To Net or Not to Net: The Hay Net Dilemma
by Jessica Mizzell
Having worked in a few different barns over the last decade, I have come to realize that just about every stable manager has differing ideas and opinions on managing hay. I think we all know at least one horse in the barn who likes to paw their hay into the middle of their stall and turn it into bedding, taking up way more time and space to clean, not to mention the wasted money! Or how about, what do you do for the easy keeper pony you cannot seem to keep the weight off of, but also do not want them to go without forage for long periods of time? If you have been in either of these scenarios, or one like it, hay nets may be the option for you. The following list of pros and cons are just a few things that I have picked up over the years about managing hay through the use of hay nets when using small square bales.
- Cost Efficiency: Hay is expensive right now, and prices seem to be rising. The state I live in had a drought the summer of 2020 that was tough on hay farmers and crops. There has been a big shortage this year, leading to an exponential increase in price. Using a small-holed hay net will influence horses to eat a bit slower and waste less, leading to more cash in your pocket at the end of the day!
Cleanliness: As mentioned above, some horses like to push or paw their hay into the middle of the stall and use it as bedding, or worse, their toilet. Using a hay net will keep hay in one place, off the ground, and away from those sometimes troublesome horse hooves. This ultimately cuts down on time spent cleaning, as well as gives you more space in your manure pile or dumpster.
Health Benefits: In some areas, sand colic is a big issue for horses that eat off the ground. Using a hay net will keep hay off the sandy floor and discourage the horse from ingesting sand, thereby mitigating the risk of colic. Hay nets can also help to lower the risk of respiratory issues as the horse is not inhaling as much dust from the ground.
Weight Management: If you are trying to manage a heavier horse’s weight, a small-holed hay net might be a really good option. Hay nets make the horse work a little bit harder for their food, slowing down their eating, and therefore mimicking their natural diet. This will keep the horse from running out of hay quickly, to allow more constant access to forage without surpassing their recommended hay intake for the day.
Gastro-Intestinal Benefits: Horses are designed to be constantly eating and digesting small amounts of forage for their systems to work correctly. Consequently, hay nets are wonderful for ulcer prevention. They allow the horse constant access to forage which works as a buffer to stomach acid. Hay nets also cut down on boredom, which often lead to stress behaviors furthermore causing ulcers.
- Position: Hay nets can put a horse’s head and neck in an unnatural position, which can lead to stiffness in the body. Hanging the nets a bit lower, or purchasing hay nets with larger holes can prevent the yanking motion that comes from the horse taking a bite.
Safety: If there is trouble, horses are waiting to find it. Hay nets are one more thing for a horse’s halter, blanket, or shoe to get caught on. Always make sure that they are hanging high enough off the ground so that they cannot step through the net. This past winter, I had to duct tape over my horse’s blanket buckles after he got stuck! Thankfully, he did not panic and patiently waited for mom to come rescue him. Some blankets have better suited buckles than others, and you can always make the hay nets attach to a breakaway for this purpose. Personally, I like to take halters off during turnout and in the stall, so this would offer one less item for the hay net to get stuck on.
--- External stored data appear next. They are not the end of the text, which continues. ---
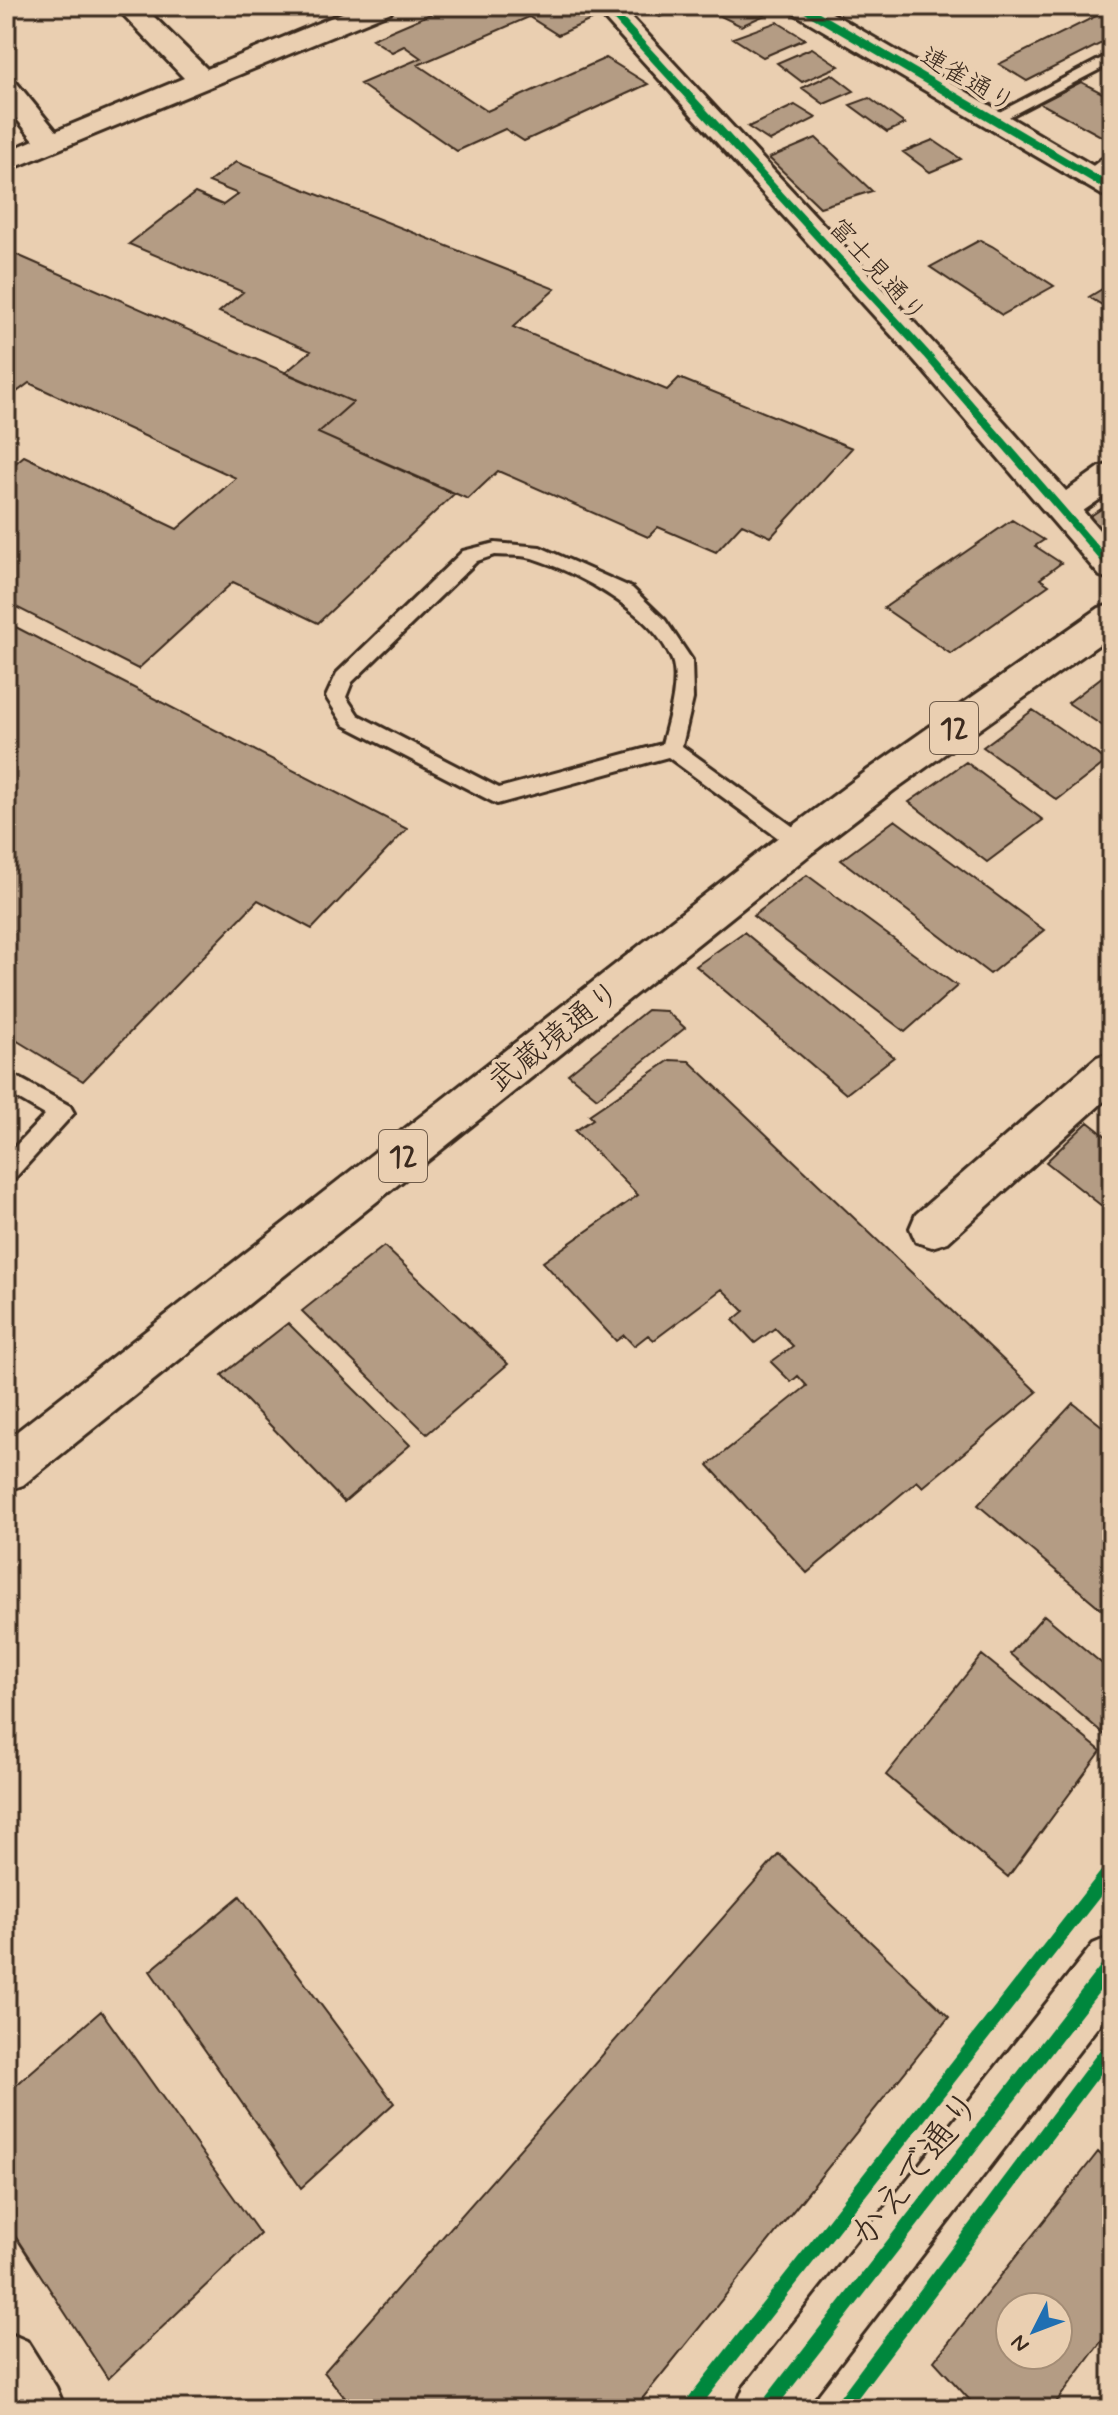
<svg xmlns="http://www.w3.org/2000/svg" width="1118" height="2415" font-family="Mynerve,'Klee One',sans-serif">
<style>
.building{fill:#b49c84;stroke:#3b2a1e;stroke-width:2;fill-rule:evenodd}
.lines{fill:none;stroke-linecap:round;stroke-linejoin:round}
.service-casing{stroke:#3b2a1e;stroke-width:6}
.minor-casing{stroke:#3b2a1e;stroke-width:6}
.tertiary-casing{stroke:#3b2a1e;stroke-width:6}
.primary-casing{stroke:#3b2a1e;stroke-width:6}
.service{fill:#eacfb1;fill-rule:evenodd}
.minor{fill:#eacfb1;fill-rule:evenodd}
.tertiary{fill:#eacfb1;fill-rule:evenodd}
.primary{fill:#eacfb1;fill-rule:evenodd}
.cycleway-far1-casing{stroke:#eacfb1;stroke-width:11}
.cycleway-casing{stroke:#eacfb1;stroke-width:20}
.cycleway-far1{stroke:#00873e;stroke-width:8}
.cycleway{stroke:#00873e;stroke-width:15}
.labels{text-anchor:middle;stroke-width:7;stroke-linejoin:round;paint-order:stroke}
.far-street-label{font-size:26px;fill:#3b2a1e;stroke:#eacfb1}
.shield{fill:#eacfb1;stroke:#705c4a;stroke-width:2}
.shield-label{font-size:30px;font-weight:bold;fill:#3b2a1e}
.street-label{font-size:32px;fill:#3b2a1e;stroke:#eacfb1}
.near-street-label{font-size:38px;fill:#3b2a1e;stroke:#eacfb1}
</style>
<rect width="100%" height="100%" fill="#eacfb1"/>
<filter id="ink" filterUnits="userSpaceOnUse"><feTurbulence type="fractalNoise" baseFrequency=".0125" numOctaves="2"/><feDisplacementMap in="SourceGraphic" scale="16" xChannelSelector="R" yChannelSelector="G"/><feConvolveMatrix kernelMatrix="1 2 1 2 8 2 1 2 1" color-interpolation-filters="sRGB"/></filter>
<g filter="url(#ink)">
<path class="building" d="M 449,6 L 572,6 L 593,19 L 558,35 L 529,17 L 418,65 L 487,111 L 606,58 L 648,84 L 524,141 L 505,129 L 457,151 L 360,84 L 421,58 L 404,46 L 392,52 L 372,39 Z
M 640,6 L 684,6 L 660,17 Z
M 758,6 L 769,13 L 741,26 L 702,7 Z
M 1112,8 L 1112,38 L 1027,81 L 999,64 Z
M 777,22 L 805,39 L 763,57 L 733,38 Z
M 812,48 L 839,66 L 802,82 L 777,63 Z
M 832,74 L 854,91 L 824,104 L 802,88 Z
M 1081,82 L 1112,98 L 1112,142 L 1040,103 Z
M 869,98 L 905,124 L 887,132 L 850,105 Z
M 795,105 L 816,118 L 770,141 L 748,127 Z
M 816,138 L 872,191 L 820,207 L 769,158 Z
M 933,140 L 961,159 L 930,172 L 903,152 Z
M 236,162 L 555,289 L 513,327 L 667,390 L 679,378 L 852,448 L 771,537 L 742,524 L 716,552 L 658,527 L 648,537 L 498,471 L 468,499 L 318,433 L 353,402 L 285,373 L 311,351 L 219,312 L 243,292 L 129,244 L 195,193 L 223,205 L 238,194 L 209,182 Z
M 980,240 L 992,246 L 1054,286 L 1002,315 L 930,267 Z
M 15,254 L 353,402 L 318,433 L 454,494 L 318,623 L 233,582 L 138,669 L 6,602 L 6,471 L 24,456 L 177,529 L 236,478 L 29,383 L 6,400 L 6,383 L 14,377 L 6,374 L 6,260 Z
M 1112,283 L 1112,311 L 1089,297 Z
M 1112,502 L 1112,545 L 1089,517 Z
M 1012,520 L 1044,540 L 1035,546 L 1061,563 L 1040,579 L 1049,585 L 951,654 L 884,608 Z
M 6,622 L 407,829 L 312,929 L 258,900 L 83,1081 L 6,1034 Z
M 1112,669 L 1112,732 L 1068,703 Z
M 1033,710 L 1107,761 L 1057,800 L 983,747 Z
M 966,762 L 1043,820 L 987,862 L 909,802 Z
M 895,820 L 1044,930 L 990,974 L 841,860 Z
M 807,875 L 957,986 L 905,1032 L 753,916 Z
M 744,932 L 894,1057 L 846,1094 L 696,966 Z
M 647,1010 L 666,1011 L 685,1028 L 597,1098 L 568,1074 Z
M 670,1060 L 689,1061 L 1037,1392 L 923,1487 L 917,1481 L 807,1573 L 708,1465 L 807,1386 L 798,1376 L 791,1382 L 771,1362 L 793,1346 L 775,1328 L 755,1343 L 733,1320 L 744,1311 L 722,1289 L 654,1340 L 648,1335 L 634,1346 L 624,1335 L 616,1341 L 543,1262 L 638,1195 L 575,1131 L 593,1119 L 589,1115 Z
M 1088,1122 L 1112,1141 L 1112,1214 L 1046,1162 Z
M 384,1246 L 508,1364 L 427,1434 L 302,1311 Z
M 288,1323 L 410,1445 L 344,1502 L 222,1375 Z
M 1073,1403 L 1112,1434 L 1112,1618 L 978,1505 Z
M 1044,1615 L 1112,1672 L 1112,1741 L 1010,1654 Z
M 982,1655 L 1101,1751 L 1008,1877 L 886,1775 Z
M 779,1854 L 949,2017 L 634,2409 L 354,2409 L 324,2372 Z
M 240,1896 L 394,2103 L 301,2188 L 150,1971 Z
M 101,2011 L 260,2234 L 108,2379 L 6,2222 L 6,2094 Z
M 1098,2152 L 1112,2166 L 1112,2327 L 1051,2409 L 978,2409 L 934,2361 ZM 1010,2307 L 1058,2307 L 1058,2355 L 1010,2355 Z"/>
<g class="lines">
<defs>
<path id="service" d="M 1112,53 L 1112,63 L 999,122 L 994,124 L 986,119 Z
M 495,543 L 540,547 L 632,588 L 665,620 L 692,660 L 693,699 L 682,746 L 806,836 L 810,842 L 806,848 L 792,848 L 668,757 L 497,804 L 344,725 L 326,697 L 337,673 L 463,551 ZM 495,555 C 507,556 521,555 532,558 C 577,572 654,613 672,660 C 680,682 668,721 662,744 L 499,788 L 358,715 L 346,697 L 352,682 L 477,561 Z
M 6,1071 L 70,1106 L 74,1113 L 14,1179 L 6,1182 L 6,1156 L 45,1115 L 6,1092 Z"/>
<path id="minor" d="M 115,6 L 143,6 L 207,69 L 359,6 L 395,6 L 391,12 L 6,171 L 6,152 L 34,140 L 6,106 L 6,80 L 16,82 L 56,131 L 184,78 Z
M 593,6 L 621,6 L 937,347 L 1066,491 L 1100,467 L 1112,464 L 1112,491 L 1083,511 L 1112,545 L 1112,580 L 1100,576 L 915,361 Z
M 1112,156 L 1112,178 L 1092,187 L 1082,184 L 1077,178 L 1102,159 Z
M 1112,1052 L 1112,1094 L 948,1242 L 932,1247 L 916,1242 L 910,1228 L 916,1214 L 1097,1057 Z"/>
<path id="tertiary" d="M 1112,1936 L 1112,2008 L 804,2409 L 735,2409 L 744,2387 L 1093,1944 Z
M 6,2332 L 27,2341 L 56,2387 L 65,2409 L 6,2409 Z"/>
<path id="primary" d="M 788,6 L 820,6 L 1112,177 L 1112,198 L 1102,195 L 792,12 Z
M 1112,605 L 1112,635 L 894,790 L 813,852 L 23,1485 L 6,1491 L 6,1440 L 785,832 L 868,770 L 1099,608 Z"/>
</defs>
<use href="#service" class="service-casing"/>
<use href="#minor" class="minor-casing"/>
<use href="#tertiary" class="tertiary-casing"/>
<use href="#primary" class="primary-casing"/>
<use href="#service" class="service"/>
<use href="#minor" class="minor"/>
<use href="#tertiary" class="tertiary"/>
<use href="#primary" class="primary"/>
<defs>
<path id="cycleway-far1" d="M 606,6 L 926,354 L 1112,568
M 801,6 L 1112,189"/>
<path id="cycleway" d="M 689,2409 L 1112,1869
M 766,2409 L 1112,1963
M 840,2409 L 1112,2046"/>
</defs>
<use href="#cycleway-far1" class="cycleway-far1-casing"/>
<use href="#cycleway" class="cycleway-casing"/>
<use href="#cycleway-far1" class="cycleway-far1"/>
<use href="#cycleway" class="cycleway"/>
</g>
</g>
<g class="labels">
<g class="far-street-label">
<text transform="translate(968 79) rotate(30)" y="9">連雀通り</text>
<text transform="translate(878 270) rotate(48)" y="9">富士見通り</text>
</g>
<g class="shield">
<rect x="930" y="702" width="48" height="52" rx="6"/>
<rect x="379" y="1130" width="48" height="52" rx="6"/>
</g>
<g class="shield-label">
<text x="954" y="738">12</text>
<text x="403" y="1166">12</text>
</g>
<g class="street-label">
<text transform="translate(554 1036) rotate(-38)" y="11">武蔵境通り</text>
</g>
<g class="near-street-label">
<text transform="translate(915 2168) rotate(-52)" y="13">かえで通り</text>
</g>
</g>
<rect width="1118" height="2415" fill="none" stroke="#eacfb1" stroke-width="32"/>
<rect x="16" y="16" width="1086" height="2383" fill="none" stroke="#3b2a1e" stroke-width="3" filter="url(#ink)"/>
<g transform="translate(1034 2331) rotate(228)"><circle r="38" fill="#eacfb1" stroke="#a48d76" stroke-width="2"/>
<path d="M0-6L14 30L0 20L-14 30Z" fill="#1f6fb2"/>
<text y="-12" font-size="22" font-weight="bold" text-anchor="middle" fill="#3b2a1e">N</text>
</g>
</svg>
Convenience: Hay nets are a little more time consuming to fill than throwing a few flakes on the ground. You have to find a method that works best for you and stick to it. I find that filling bags for the next feeding in advance, such as the night before, makes for a quick AM feeding. I have seen a three-hook on the wall method that hay nets can loop over to assist in opening the net and sliding the hay in with ease. I have also seen a method using a trash can, where the hay net opens over the rim of the can to slide the hay in. Or the good old, balance-the-hay-between-your-legs-as-you-wrap-the-net-around-the-flakes method!
There are so many different types of hay nets and bags in all shapes and sizes for each individual’s needs. A smaller holed net will cause the horse to eat slower, giving them more constant access to forage, while a larger holed bag can just work to keep the mess off the ground. Throwing hay on the ground will give horses a more natural eating position, but could lead to other issues. All in all, you know your horse best and have to do what is right to suit each horse's needs!